[EXCERPTED TEXT]
★ ★ ★ ★

Mathis                  Expires January 16, 2013                [Page 9]


Internet-Draft                 Laminar TCP                     July 2012


6.5.  Undo

   Since CCwin is not used to implement transmission scheduling, undo is
   trivial.  CCwin can just be set back to its prior value and the
   transmission scheduling algorithm will transmit more (or less) data
   as needed.  It is useful to note that the discussion about ssthresh
   in [RFC4015] also applies to CCwin in TCP Laminar.  Some people might
   find it useful to think of CCwin as being equivalent to
   MAX(ssthresh,cwnd).

   There is an opportunity to do substantially better than current
   algorithms.  Undo can be implemented by saving the arithmetic
   difference between the current and prior value of CCwin, and then
   adding this delta back into CCwin when all retransmissions are deemed
   to be spurious.  If the congestion avoidance algorithm is linear (or
   can be linearized), and is mathematically transportable across undo,
   it is possible to design a congestion control algorithm that is
   completely immune to reordering in the sense that the overall
   evolution of CCwin is not affected by low level reordering, even if
   it is pervasive.  This is an area for future research.

6.6.  Control Block Interdependence

   Under the Laminar framework, congestion control state can be easily
   shared between connections [RFC2140].  An ensemble of connections can
   each maintain their own total_pipe (partial_pipe?) which in aggregate
   tracks a single common CCwin.  A master transmission scheduler
   allocates permission to send (sndcnt) to each of the constituent
   connection on the basis of the difference between the CCwin and the
   aggregate total_pipe, and a fairness or capacity allocation policy
   that balances the flows.  Note that ACKs on one connection in an
   ensemble might be used to clock transmissions on another connection,
   and that following a loss, the window reductions can be allocated to
   flows other than the one experiencing the loss.

6.7.  New Reno

   The key to making Laminar function well without SACK is having good
   estimators for DeliveredData and total_pipe.  By definition every
   duplicate ACK indicates that one segment has arrived at the receiver
   and total_pipe has fallen by one.  On any ACK that advances snd.una,
   total pipe can be updated from snd.nxt-snd.una, and DeliveredData is
   the change in snd.una, minus the sum of the estimated DeliveredData
   of the preceding duplicate ACKs.  As with SACK the total
   DeliveredData must agree with the overall forward progress over time.






Mathis                  Expires January 16, 2013               [Page 10]


Internet-Draft                 Laminar TCP                     July 2012


7.  Example Pseudocode

   On startup:

     CCwin = MAX_WIN
     sndBank = IW

   On every ACK:

     DeliveredData = delta(snd.una) + delta(SACKd)
     pipe = (RFC 3517 pipe algorithm)

★ ★ ★ ★

[TASK ITEM A]
In the Laminar TCP draft, translate this sentence into Spanish: "Under the Laminar framework, congestion control state can be easily shared between connections [RFC2140]."
[TASK ITEM B]
Write the next few lines of the Laminar TCP draft's example pseudocode, picking up after its last line under "On every ACK:".

[PROVIDED INFORMATION]
★ ★ ★ ★

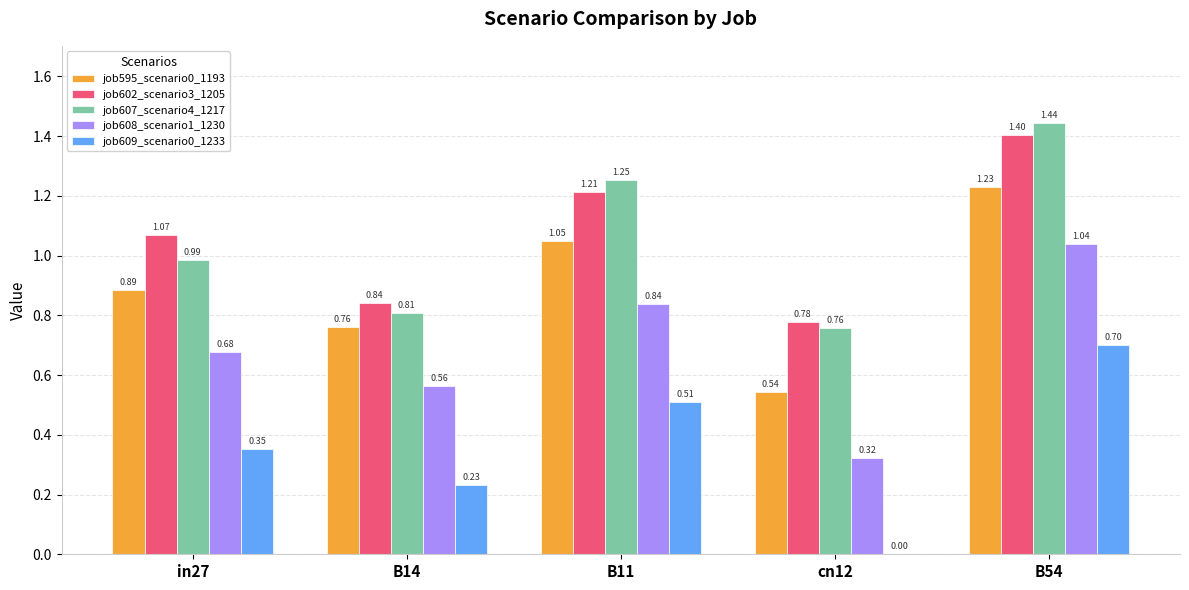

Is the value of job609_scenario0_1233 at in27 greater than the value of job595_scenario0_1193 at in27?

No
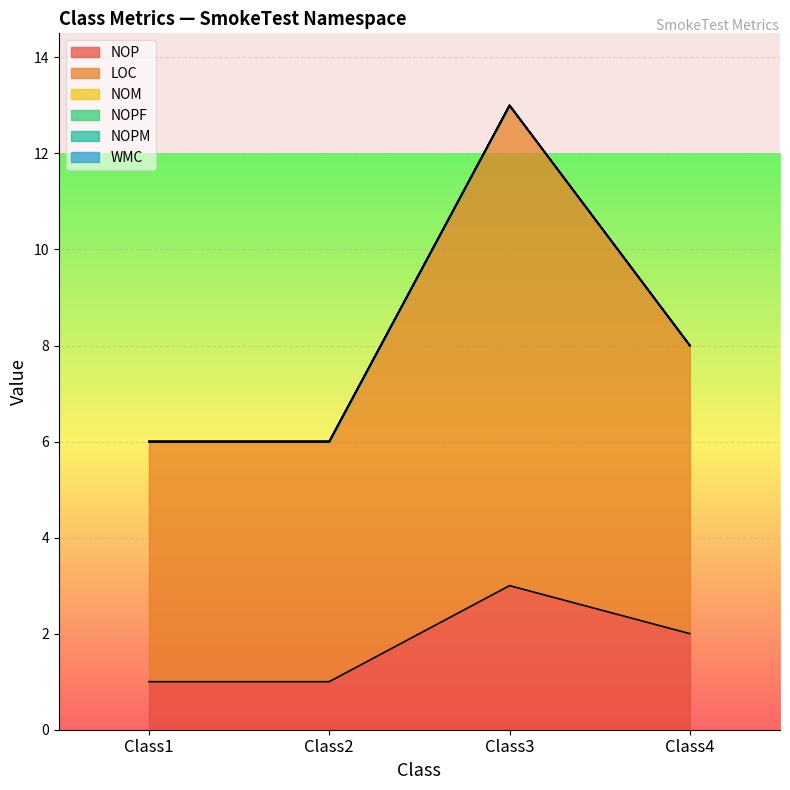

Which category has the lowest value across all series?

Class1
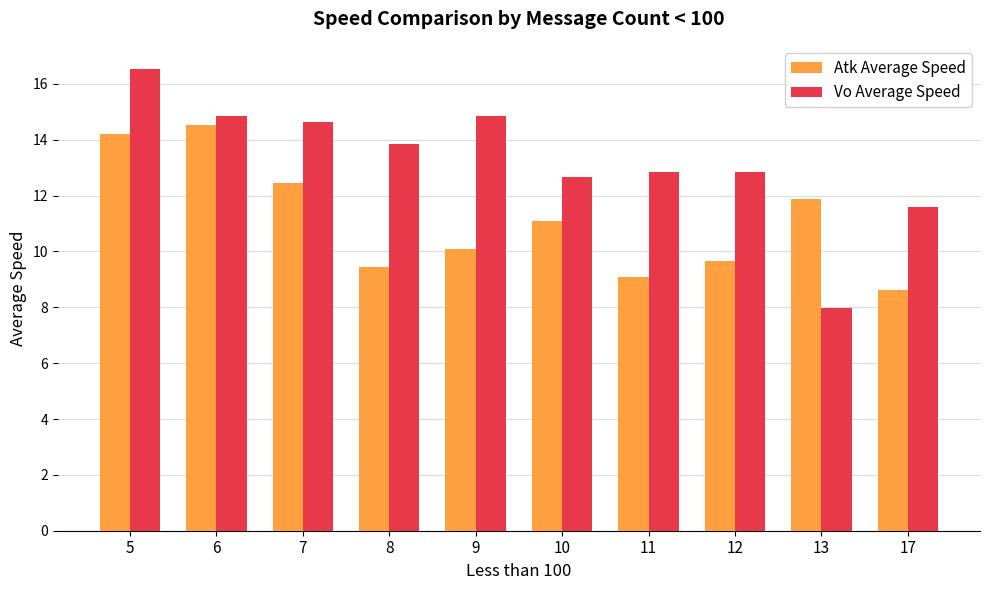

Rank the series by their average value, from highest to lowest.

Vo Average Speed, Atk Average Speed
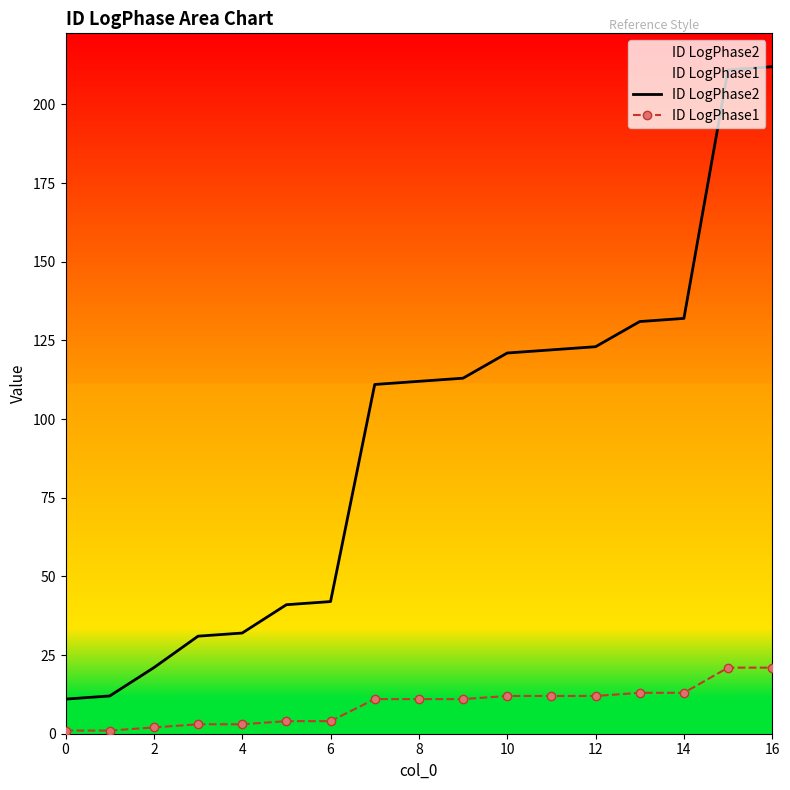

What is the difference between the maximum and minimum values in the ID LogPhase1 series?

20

★ ★ ★ ★

[ANSWER SECTION A]
En el marco Laminar, el estado del control de congestión puede compartirse fácilmente entre conexiones [RFC2140].

[ANSWER SECTION B]
     total_pipe = pipe+DeliveredData+sndBank
     sndcnt = DeliveredData    // Default # transmissions


     if new_recovery():
        if CCwin == MAX_WIN:
           CCwin = total_pipe/2 // First time only
        CCwin = CCwin/2         // Reno congestion control
        prr_delivered = 0       // Total bytes delivered during recov
        prr_out = 0             // Total bytes sent during recovery
        RecoverFS = total_pipe  //


     if !in_recovery() && !application_limited():
        CCwin += (MSS/CCwin)
     prr_delivered += DeliveredData  // noop if not in recovery
























Mathis                  Expires January 16, 2013               [Page 11]


Internet-Draft                 Laminar TCP                     July 2012


     if total_pipe > CCwin:
        // Proportional Rate Reduction
        sndcnt = CEIL(prr_delivered * CCwin / RecoverFS) - prr_out

     else if total_pipe < CCwin:
        if in_recovery():
           // PRR Slow Start Reduction Bound
           limit = MAX(prr_delivered - prr_out, DeliveredData) + SMSS
           sndcnt = MIN(CCwin - total_pipe, limit)
        else:
           // slow start with appropriate byte counting
           inc = MIN(DeliveredData, 2*MSS)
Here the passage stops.